The Nikkei/Markit Services PMI was almost unchanged at 46.8 in Dec '16 against 46.7 in Nov '16. The Manufacturing PMI fell to 49.6 in Dec '16 against 52.3 in Nov '16 - as demonetisation of Rs 500 and Rs 1000 bank notes took its toll.
The composite PMI (including services and manufacturing) fell to a three years low of 47.6 in Dec '16 against 49.1 in Nov '16. (A number below 50 indicates contraction.)
Domestic auto sales in Dec '16 were a mixed bag. Maruti, Hyundai, M&M showed 4-8% fall in sales (compared with sales in Dec '15). Renault and Toyota showed sales growth of 9% and 29%.
The daily bar chart pattern of Nifty had bounced up after touching a slightly lower bottom on Dec 26 '16. Note that MACD and RSI touched higher bottoms. The positive divergences triggered a technical bounce.
Has the index formed a 'double bottom' reversal pattern? Technical confirmation is still awaited. The index needs to cross convincingly above the intermediate top (of 8275, touched on Dec 9) between the two bottoms.
The index has been facing strong resistance from its falling 50 day EMA during the first three trading days of Jan '17. Looming overhead are likely resistances from the 200 day EMA and the down trend line.

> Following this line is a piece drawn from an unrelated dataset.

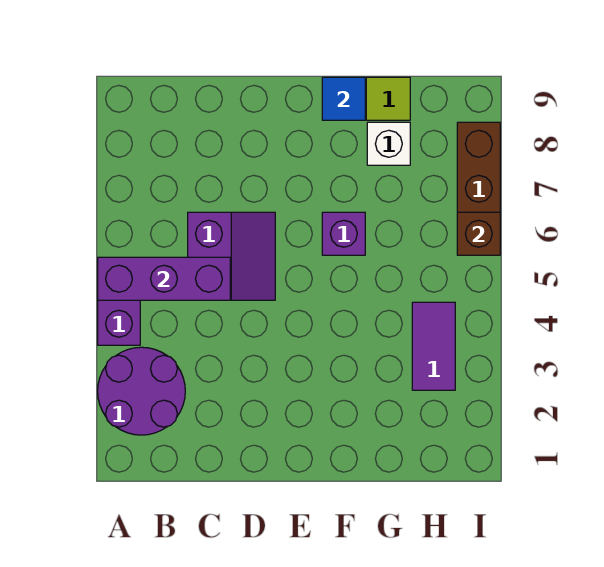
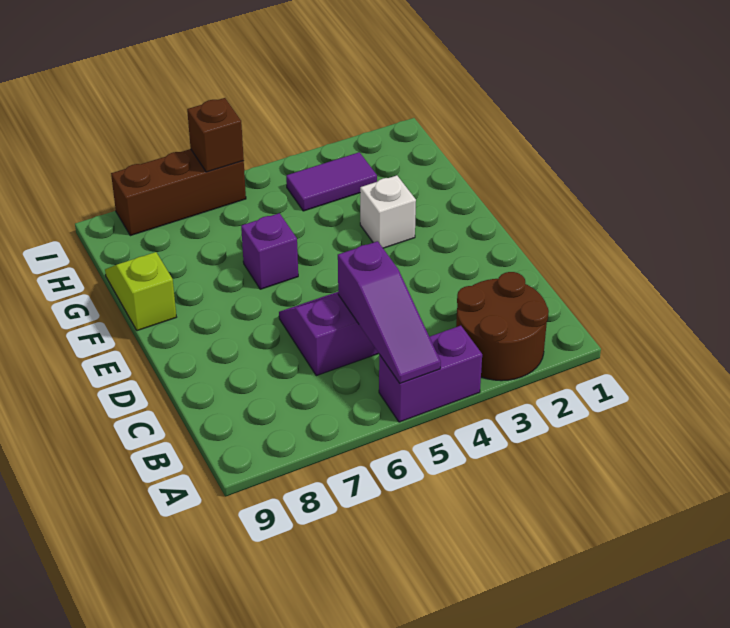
purple 2x2 round brick [98,347,185,435] -> brown 2x2 round brick [456,272,549,381]
purple 1x3 brick [98,257,230,300] -> purple 1x3 slope [338,241,441,383]
blue 1x1 tile [322,77,365,120] -> none
white 1x1 brick [367,122,410,165] -> white 1x1 brick moved to [360,175,416,248]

The zone between 8200 and 8300 is a long-term resistance zone. Both the 50 day and 200 day EMAs are within the resistance zone. Bulls will need to work real hard if the index has to move above 8300.
Daily technical indicators are not holding out much hope for bulls. MACD is rising above its signal line, but remains in negative zone. RSI is moving sideways in neutral zone, and not showing any upward momentum. Slow stochastic has entered its overbought zone, but its upward momentum has stalled.
Nifty's TTM P/E is hovering near the 22 mark - well above its long-term average. The breadth indicator NSE TRIN (not shown) seems stuck in neutral zone. The index appears to be running on a treadmill as it awaits Q3 (Dec '16) results.
Nifty needs to make a strong move above 8300 or below 7900 to break its current state of ennui. The dominant down trend line and the 'death cross' (marked by brown oval) of the 50 day EMA below the 200 day EMA means the bears are in control of the chart.